Para kepala daerah itu, kata Purbaya, merasa alokasi TKD yang diajukan pemerintah pusat terlalu kecil dan dikhawatirkan akan menyebabkan kekurangan dana operasional dan pembangunan di daerah masing-masing pada tahun depan. Mereka menilai pemangkasan tersebut bisa berdampak pada terhambatnya sejumlah proyek strategis dan layanan publik yang sedang berjalan.
Sebagai latar belakang, pagu awal TKD dalam RAPBN 2026 hanya ditetapkan sebesar Rp649,99 triliun, angka yang turun tajam hingga Rp269 triliun dibandingkan dengan APBN 2025 yang mencapai Rp919,87 triliun. Penurunan tersebut sempat memicu kekhawatiran luas di kalangan pemerintah daerah, terutama karena sebagian besar anggaran pembangunan daerah masih bergantung pada transfer dari pusat.
Namun, setelah melalui pembahasan intensif dengan DPR, Kementerian Keuangan akhirnya menyetujui kenaikan TKD menjadi Rp693 triliun — tambahan sekitar Rp43 triliun dari rencana awal, meski masih jauh di bawah level tahun sebelumnya.
“Mereka datang ke saya, sekitar 18 gubernur, protes karena bilang uangnya kurang tahun depan,” ujar Purbaya dalam acara Sarasehan 100 Ekonom Indonesia yang digelar di Menara Bank Mega, Jakarta, Selasa (28/10/2025).
Mendengar keluhan itu, Purbaya mengaku langsung memeriksa kondisi kas masing-masing pemerintah daerah untuk melihat sejauh mana kebutuhan mereka mendesak. Hasilnya justru membuatnya terkejut: masih banyak dana pemerintah daerah yang menganggur di perbankan nasional dengan total sekitar Rp230 triliun.
“Saya lihat uangnya, ternyata ada sekitar Rp230 triliun yang nganggur. Kenapa itu tidak dipakai dulu biar ekonominya bergerak?” kata Purbaya dengan nada heran.
Menurutnya, fenomena penumpukan dana daerah di bank ini sudah menjadi masalah klasik yang berulang setiap tahun.

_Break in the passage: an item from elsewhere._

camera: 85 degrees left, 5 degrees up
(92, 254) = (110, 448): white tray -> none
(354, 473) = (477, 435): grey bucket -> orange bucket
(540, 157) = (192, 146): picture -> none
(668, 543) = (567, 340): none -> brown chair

Banyak pemda, jelas Purbaya, menahan belanja karena berbagai alasan administratif atau kekhawatiran audit, sehingga uang yang seharusnya digunakan untuk program pembangunan justru mengendap tanpa memberi dampak pada ekonomi riil.
Oleh sebab itu, Purbaya mendorong para gubernur untuk segera memanfaatkan dana tersebut sebelum meminta tambahan dari pusat. Ia menegaskan bahwa pemerintah daerah memiliki tanggung jawab langsung dalam menjaga momentum pertumbuhan ekonomi nasional, khususnya menjelang akhir tahun ketika konsumsi dan belanja publik berperan besar.

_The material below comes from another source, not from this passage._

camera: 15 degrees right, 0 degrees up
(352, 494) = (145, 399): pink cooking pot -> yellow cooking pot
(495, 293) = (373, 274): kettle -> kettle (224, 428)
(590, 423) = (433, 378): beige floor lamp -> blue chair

“Kalau dana itu dipakai untuk membiayai proyek-proyek produktif, ekonomi daerah bisa tumbuh lebih cepat, dan efeknya juga positif untuk nasional,” ujarnya. Ia berharap langkah ini dapat membantu mendorong pertumbuhan ekonomi Indonesia pada kuartal IV 2025 menembus angka di atas 5,5 persen, sesuai target pemerintah.

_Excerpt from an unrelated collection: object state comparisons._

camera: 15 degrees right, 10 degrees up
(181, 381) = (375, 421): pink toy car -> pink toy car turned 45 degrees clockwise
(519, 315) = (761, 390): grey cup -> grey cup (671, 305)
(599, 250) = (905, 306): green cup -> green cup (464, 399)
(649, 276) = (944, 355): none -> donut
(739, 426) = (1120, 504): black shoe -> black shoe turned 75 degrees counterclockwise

Purbaya juga menambahkan bahwa efisiensi penggunaan anggaran daerah akan menjadi salah satu fokus utama reformasi fiskal tahun 2026, dengan tujuan agar setiap rupiah dari anggaran negara — baik pusat maupun daerah — benar-benar memberikan dampak nyata bagi masyarakat dan pembangunan ekonomi berkelanjutan.